OCR in Linux, unsatisfactory results

yermandu · 01-27-2010, 10:33 AM

Hellow Guys,

I have tested several software to use the OCR with my HP printer. Unfortunately the software that comes with it is only available for Mac OS and Windows. As I said I installed several software without success.
In my search I found that the Tesseract is better OCR application for Linux.

However I found two problems:

He does not have a GUI, a graphical interface, but it is possible to be done by commands, which is very boring when you want to scan several pages.
The results were very unsatisfactory, at least in my language "Portuguese", in a text with 1000 words he recognized only two or three which is very little, i text with several letters, magazines, books and folders.

So, i want help to install and use some OCR on Linux.

I have a HP Photosmart C4480.

H_TeXMeX_H · 01-27-2010, 01:37 PM

Well, there exist many GUI programs that do OCR, however I'm uncertain about their state of development, they may be alpha:
http://freshmeat.net/search?q=ocr&submit=Search
http://sourceforge.net/search/?type_...soft&words=ocr

I usually use ocrad and it actually produces decent results at least for English, but you should probably apply some image filters, and maybe use something like unpaper as well before you run ocrad on it, or the output will not be as good.
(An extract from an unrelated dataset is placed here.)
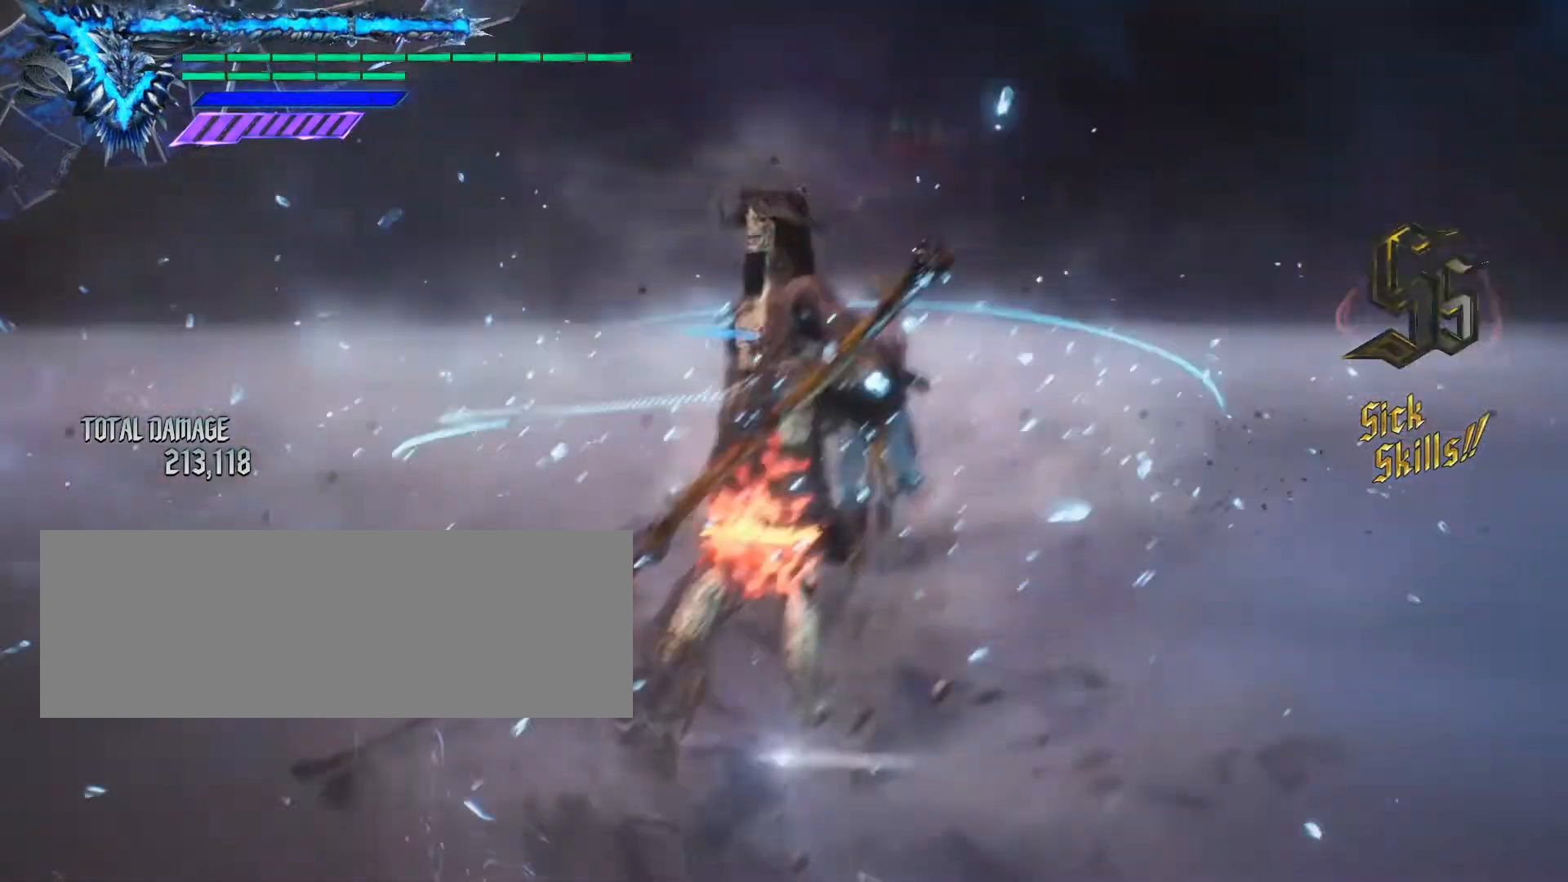
{"keys": [], "mouse": [], "events": [[167, "f", "down"], [367, "f", "up"]]}
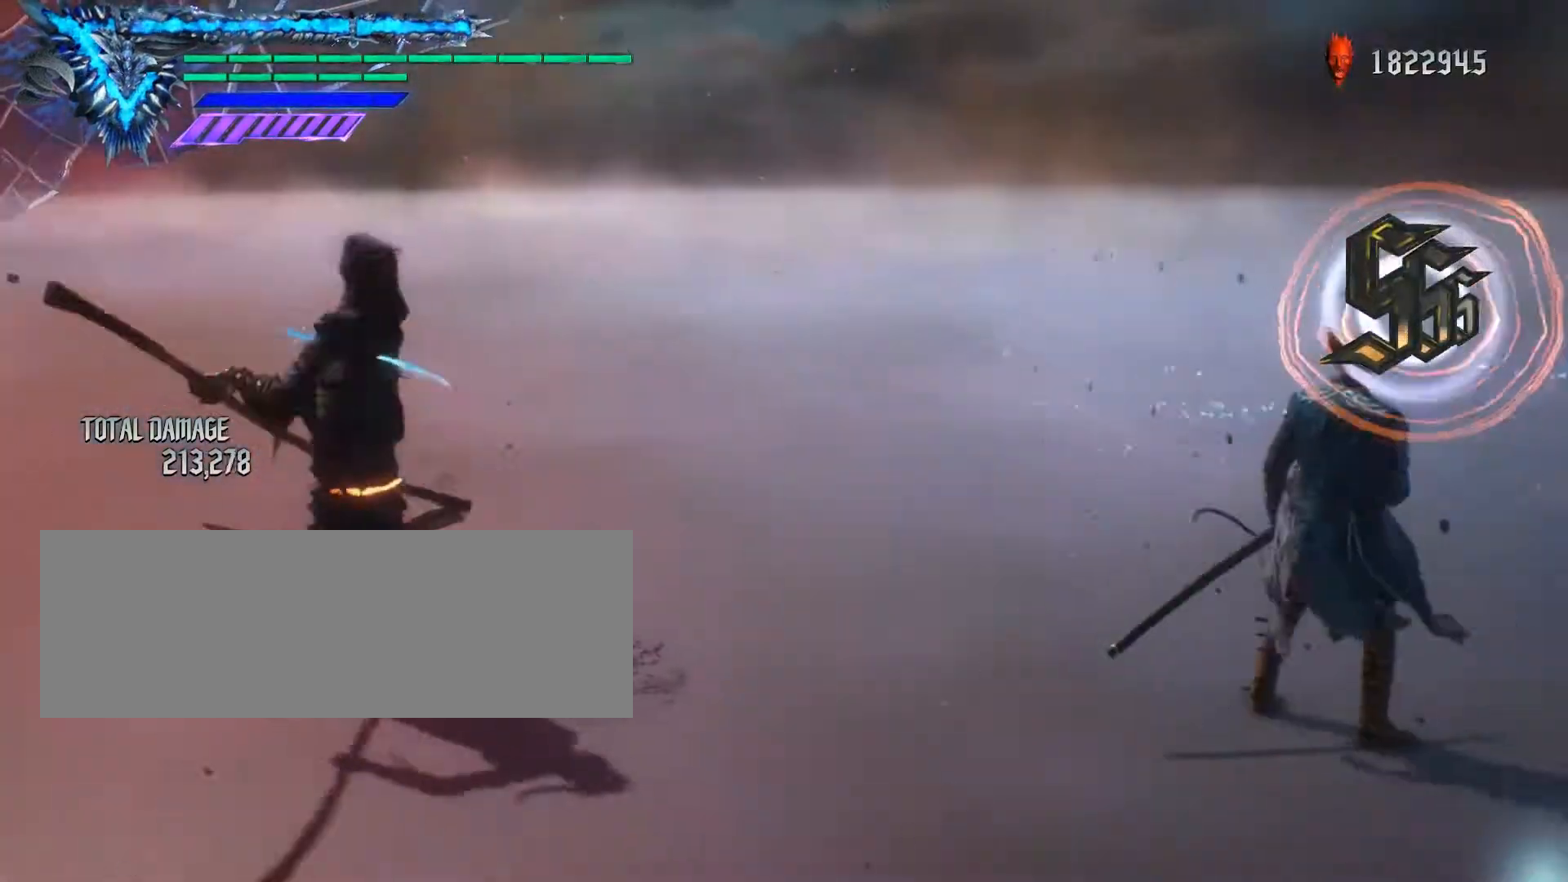
{"keys": [], "mouse": [], "events": []}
The better the input image, the better the OCR translation.

It's true I haven't seen a truly professional OCR for Linux, but try some out, maybe there is one out there that you might find acceptable.

TB0ne · 01-27-2010, 01:38 PM

Quote:

Originally Posted by yermandu

Hellow Guys,

I have tested several software to use the OCR with my HP printer. Unfortunately the software that comes with it is only available for Mac OS and Windows. As I said I installed several software without success.
In my search I found that the Tesseract is better OCR application for Linux.

However I found two problems:

He does not have a GUI, a graphical interface, but it is possible to be done by commands, which is very boring when you want to scan several pages.
The results were very unsatisfactory, at least in my language "Portuguese", in a text with 1000 words he recognized only two or three which is very little, i text with several letters, magazines, books and folders.

So, i want help to install and use some OCR on Linux.

You can install GOCR, as it has a GUI, but Tesseract is much more accurate, providing you use it correctly. A quick Google search turns up:

http://www.linux.com/archive/feature/138511

which has examples, instructions, and basic shell scripts to 'automate' OCR of a bunch of pages. Note that if you don't load the right language (German, English, etc.), accuracy is always going to be bad.